Start of Block
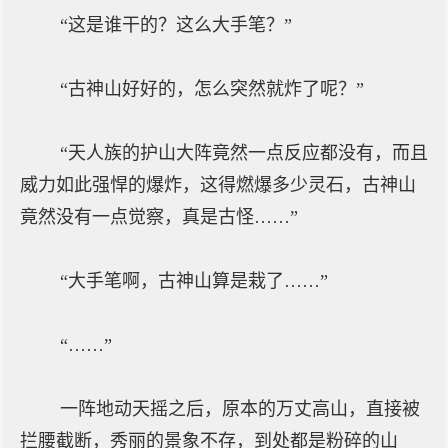
“这是谁干的？这么大手笔？”
“古神山好好的，怎么突然就炸了呢？”
“天人族的护山大阵竟然一点反应都没有，而且
威力如此强悍的爆炸，这得燃爆多少灵石，古神山
竟然没有一点觉察，真是古怪……”
“大手笔啊，古神山算是栽了……”
“……”
一阵地动天摇之后，原本的万丈高山，直接被
拦腰截断，秀丽的景象不存，到处都是粉碎的山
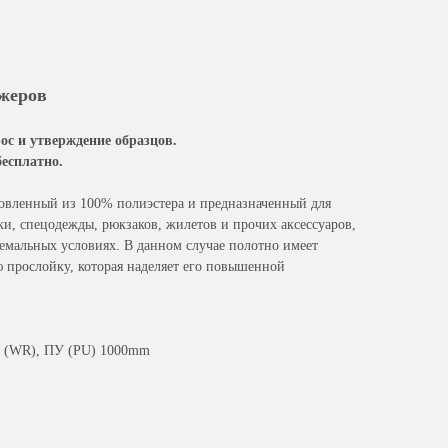
джеров
рос и утверждение образцов.
есплатно.
овленный из 100% полиэстера и предназначенный для
и, спецодежды, рюкзаков, жилетов и прочих аксессуаров,
емальных условиях. В данном случае полотно имеет
прослойку, которая наделяет его повышенной
О (WR), ПУ (PU) 1000mm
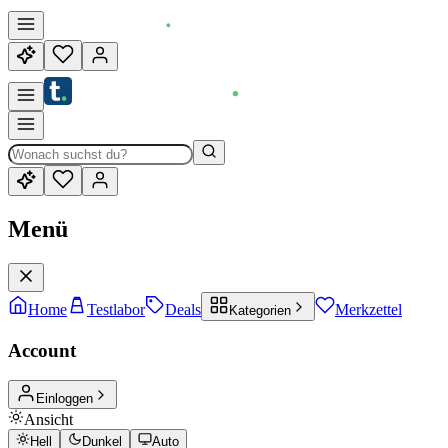
Menü
Home
Testlabor
Deals
Merkzettel
Kategorien
Account
Einloggen
Ansicht
Hell
Dunkel
Auto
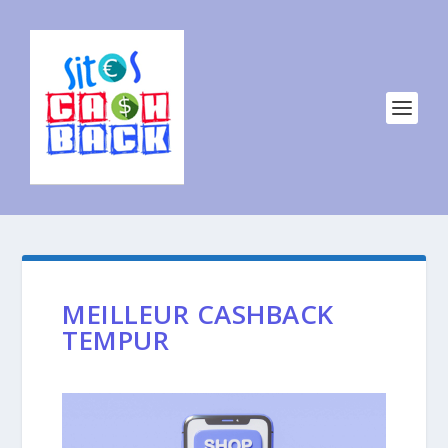
MEILLEUR CASHBACK
TEMPUR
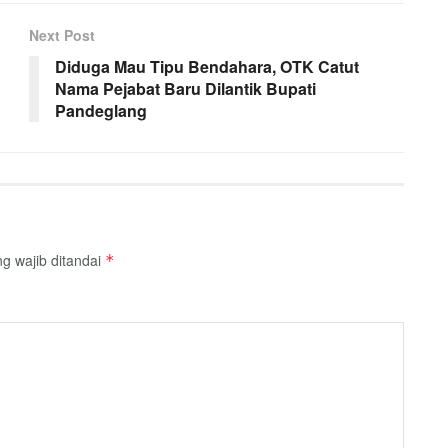
Next Post
Diduga Mau Tipu Bendahara, OTK Catut
Nama Pejabat Baru Dilantik Bupati
Pandeglang
g wajib ditandai
*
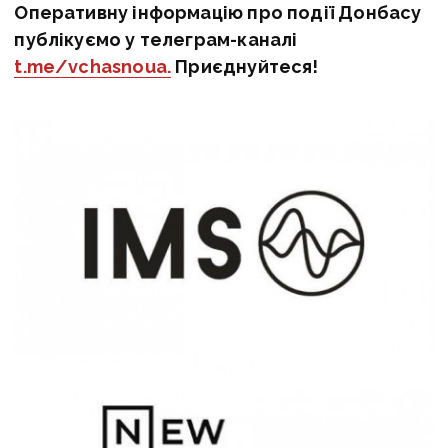
Оперативну інформацію про події Донбасу
публікуємо у телеграм-каналі
t.me/vchasnoua.
Приєднуйтеся!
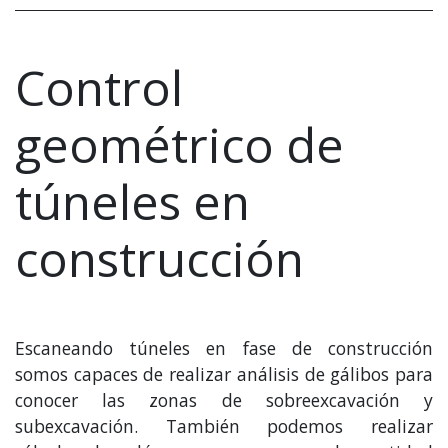
Control
geométrico de
túneles en
construcción
Escaneando túneles en fase de construcción
somos capaces de realizar análisis de gálibos para
conocer las zonas de sobreexcavación y
subexcavación. También podemos realizar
End of Block
_What you will do_
Return, unchanged, the lines from the first line of the material through the line that holds "t.me/vchasnoua.", inclusive, omitting pictures.

_Reply_
“这是谁干的？这么大手笔？”
“古神山好好的，怎么突然就炸了呢？”
“天人族的护山大阵竟然一点反应都没有，而且
威力如此强悍的爆炸，这得燃爆多少灵石，古神山
竟然没有一点觉察，真是古怪……”
“大手笔啊，古神山算是栽了……”
“……”
一阵地动天摇之后，原本的万丈高山，直接被
拦腰截断，秀丽的景象不存，到处都是粉碎的山
джеров
рос и утверждение образцов.
есплатно.
овленный из 100% полиэстера и предназначенный для
и, спецодежды, рюкзаков, жилетов и прочих аксессуаров,
емальных условиях. В данном случае полотно имеет
прослойку, которая наделяет его повышенной
О (WR), ПУ (PU) 1000mm
Menü
Home
Testlabor
Deals
Merkzettel
Kategorien
Account
Einloggen
Ansicht
Hell
Dunkel
Auto
MEILLEUR CASHBACK
TEMPUR
Next Post
Diduga Mau Tipu Bendahara, OTK Catut
Nama Pejabat Baru Dilantik Bupati
Pandeglang
g wajib ditandai
*
Оперативну інформацію про події Донбасу
публікуємо у телеграм-каналі
t.me/vchasnoua.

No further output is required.